Robinson became the first Black player in baseball 75 years ago today when he took the field as the first baseman for the Brooklyn Dodgers. There was no shortage of challenges in baseball and in society to a Black man playing in what had been a white man’s league.
Robinson was steadfast in his beliefs and stalwart in his game. Robinson’s Dodgers went to six World Series in 10 years. Robinson was named Rookie of the Year in 1947, Most Valuable Player in 1950, was selected to six All-Star teams and was a first-ballot inductee into the Hall of Fame.
The quote emblazoned on his statute in front of Dodger Stadium in Los Angeles speaks simply to the need to accept all people, no matter their skin color.
“I’m not concerned with your liking or disliking me … All I ask is that you respect me as a human being.”
As a story in today’s Free Press shows, Black players to come after Robinson —like Hall of Famer Jim Rice, who was one of the few Black players on the Boston Red Sox in the 1970s — carried his words with them throughout their careers.
“That’s all we want, African-Americans, whites or whatever.

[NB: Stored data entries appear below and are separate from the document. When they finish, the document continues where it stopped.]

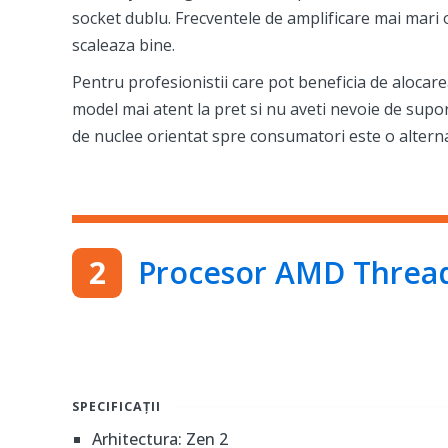
socket dublu. Frecventele de amplificare mai mari o
scaleaza bine.
Pentru profesionistii care pot beneficia de alocar
model mai atent la pret si nu aveti nevoie de sup
de nuclee orientat spre consumatori este o altern
Procesor AMD Threa
SPECIFICAȚII
Arhitectura: Zen 2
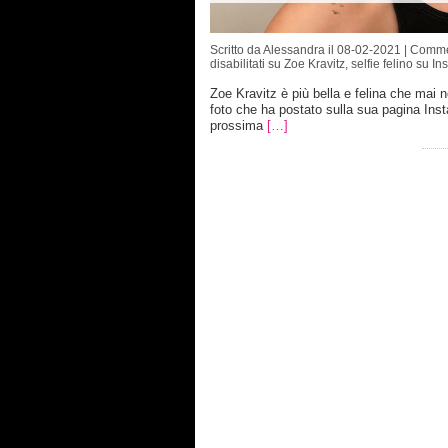
Scritto da Alessandra il 08-02-2021 |
Comme
disabilitati
su Zoe Kravitz, selfie felino su I
Zoe Kravitz è più bella e felina che mai ne
foto che ha postato sulla sua pagina Ins
prossima
[…]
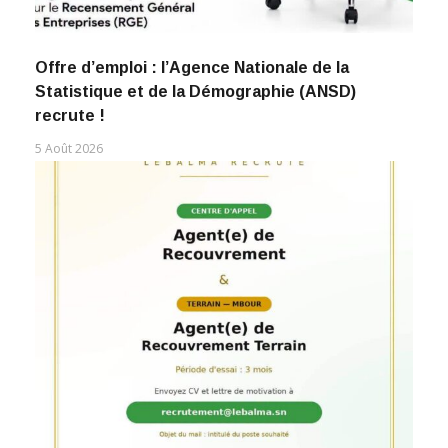
Offre d’emploi : l’Agence Nationale de la
Statistique et de la Démographie (ANSD)
recrute !
5 Août 2026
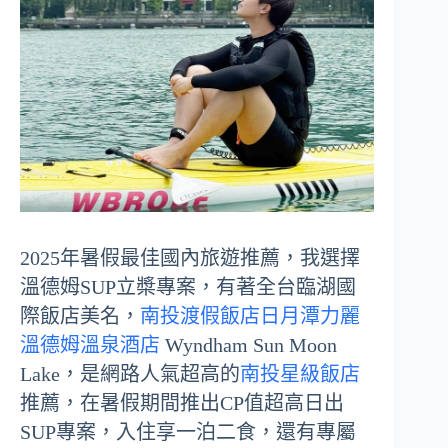
2025年暑假最佳國內旅遊推薦，我選擇
溫德姆SUP立槳專案，有著全台臨湖國
際飯店美名，
南投渡假飯店日月潭力麗
溫德姆溫泉酒店
Wyndham Sun Moon
Lake，是網路人氣超高的
南投星級飯店
推薦，在暑假期間推出CP值超高日出
SUP專案，入住享一泊二食，還有專屬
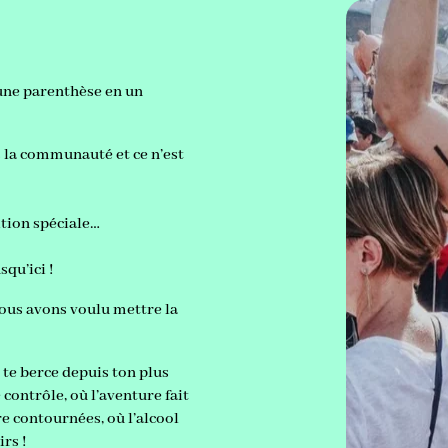
’une parenthèse en un
la communauté et ce n’est
ition spéciale…
squ’ici !
ous avons voulu mettre la
 te berce depuis ton plus
 contrôle, où l’aventure fait
tre contournées, où l’alcool
irs !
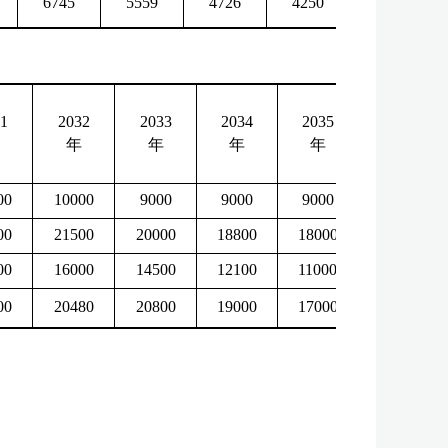
6745
5559
4726
4250
1
2032
2033
2034
2035
年
年
年
年
00
10000
9000
9000
9000
00
21500
20000
18800
18000
00
16000
14500
12100
11000
00
20480
20800
19000
17000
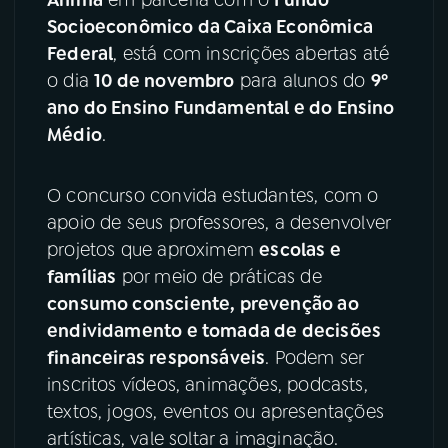
Socioeconômico da Caixa Econômica
YouTube
Facebook
Federal
, está com inscrições abertas até
o dia
10 de novembro
para alunos do
9º
Instagram
X
ano do Ensino Fundamental e do Ensino
Médio
.
TikTok
O concurso convida estudantes, com o
apoio de seus professores, a desenvolver
projetos que aproximem
escolas e
famílias
por meio de práticas de
consumo consciente, prevenção ao
endividamento e tomada de decisões
financeiras responsáveis
. Podem ser
inscritos vídeos, animações, podcasts,
textos, jogos, eventos ou apresentações
artísticas, vale soltar a imaginação.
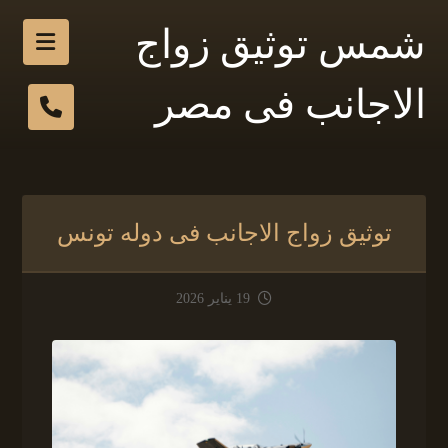
شمس توثيق زواج
الاجانب فى مصر
توثيق زواج الاجانب فى دوله تونس
19 يناير 2026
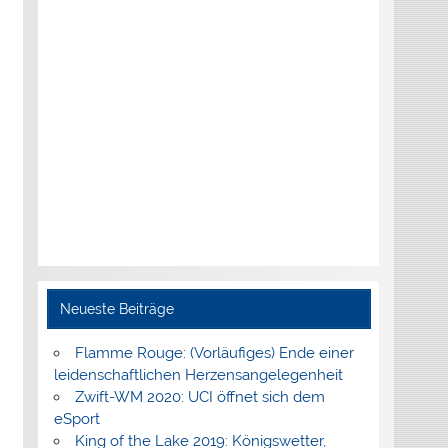
Neueste Beiträge
Flamme Rouge: (Vorläufiges) Ende einer
leidenschaftlichen Herzensangelegenheit
Zwift-WM 2020: UCI öffnet sich dem
eSport
King of the Lake 2019: Königswetter,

That’s what we all want. Respect me has a human being,” Rice told CNHI New Service reporter Bill Burt in today’s story.
Taking that simple idea in the context of today’s race relations creates a discordant, complicated picture. Robinson couldn’t have imagined an entire movement like Black Lives Matter would be needed to protect the very “respect for humane beings” that seemed so simple 75 years ago.
The 75 years since Branch Rickey brought Robinson to the Dodgers have wrought some obvious success for Black Americans, like the Civil Rights Act and the Voting Rights Act in the 1960s and things like anti-discrimination laws in housing and employment later.

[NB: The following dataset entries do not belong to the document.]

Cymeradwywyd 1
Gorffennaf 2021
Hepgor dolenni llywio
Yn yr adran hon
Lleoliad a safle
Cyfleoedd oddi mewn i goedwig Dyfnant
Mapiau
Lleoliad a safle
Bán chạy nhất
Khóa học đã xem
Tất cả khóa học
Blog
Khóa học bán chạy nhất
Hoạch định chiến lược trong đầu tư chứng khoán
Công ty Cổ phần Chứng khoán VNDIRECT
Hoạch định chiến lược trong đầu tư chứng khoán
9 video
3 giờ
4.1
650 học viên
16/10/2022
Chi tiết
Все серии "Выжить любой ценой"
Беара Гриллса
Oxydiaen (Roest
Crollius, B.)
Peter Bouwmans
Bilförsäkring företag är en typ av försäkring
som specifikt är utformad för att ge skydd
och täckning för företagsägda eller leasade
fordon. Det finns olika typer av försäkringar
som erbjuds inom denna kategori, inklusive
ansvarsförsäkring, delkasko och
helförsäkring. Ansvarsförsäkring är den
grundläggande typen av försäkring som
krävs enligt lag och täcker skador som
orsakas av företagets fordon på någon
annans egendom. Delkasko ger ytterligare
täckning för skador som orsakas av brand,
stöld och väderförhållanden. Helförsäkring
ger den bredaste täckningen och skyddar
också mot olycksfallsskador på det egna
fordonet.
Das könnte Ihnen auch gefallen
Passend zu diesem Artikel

But some of those pillars of equality are crumbling. The U.S. Supreme Court rolled back enforcement mechanisms of the Voting Rights Act, allowing governments to change voting laws even when discrimination is apparent.

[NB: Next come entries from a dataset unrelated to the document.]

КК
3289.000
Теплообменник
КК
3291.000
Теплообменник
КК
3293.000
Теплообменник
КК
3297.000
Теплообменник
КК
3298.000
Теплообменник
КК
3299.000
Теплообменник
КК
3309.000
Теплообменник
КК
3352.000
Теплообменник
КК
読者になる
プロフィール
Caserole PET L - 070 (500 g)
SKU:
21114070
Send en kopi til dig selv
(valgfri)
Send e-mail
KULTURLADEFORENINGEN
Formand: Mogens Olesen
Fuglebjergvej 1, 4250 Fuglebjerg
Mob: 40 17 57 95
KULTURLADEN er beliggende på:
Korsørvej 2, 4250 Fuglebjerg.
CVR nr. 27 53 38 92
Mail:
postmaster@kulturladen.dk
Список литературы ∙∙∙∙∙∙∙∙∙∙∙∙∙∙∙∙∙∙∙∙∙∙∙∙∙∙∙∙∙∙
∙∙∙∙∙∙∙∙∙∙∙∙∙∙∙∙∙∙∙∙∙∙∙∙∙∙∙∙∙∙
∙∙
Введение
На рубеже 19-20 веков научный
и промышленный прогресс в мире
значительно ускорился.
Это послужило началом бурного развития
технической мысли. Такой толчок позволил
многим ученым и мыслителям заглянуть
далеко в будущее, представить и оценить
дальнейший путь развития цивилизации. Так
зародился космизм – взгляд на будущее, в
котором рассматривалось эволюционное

And American society is just now coming to grips with discrimination in policing, with numerous extreme examples shown on the screens of every cellphone across the world.
And there have been many heroes who followed Robinson in government and politics, religion and education. All were needed because what Robinson started had not been finished.
Nor is it finished today. As we remember this historic day in baseball and its broader implications, we should hope that in another 75 years, the problems addressed by Robinson’s legacy will be history rather than reality.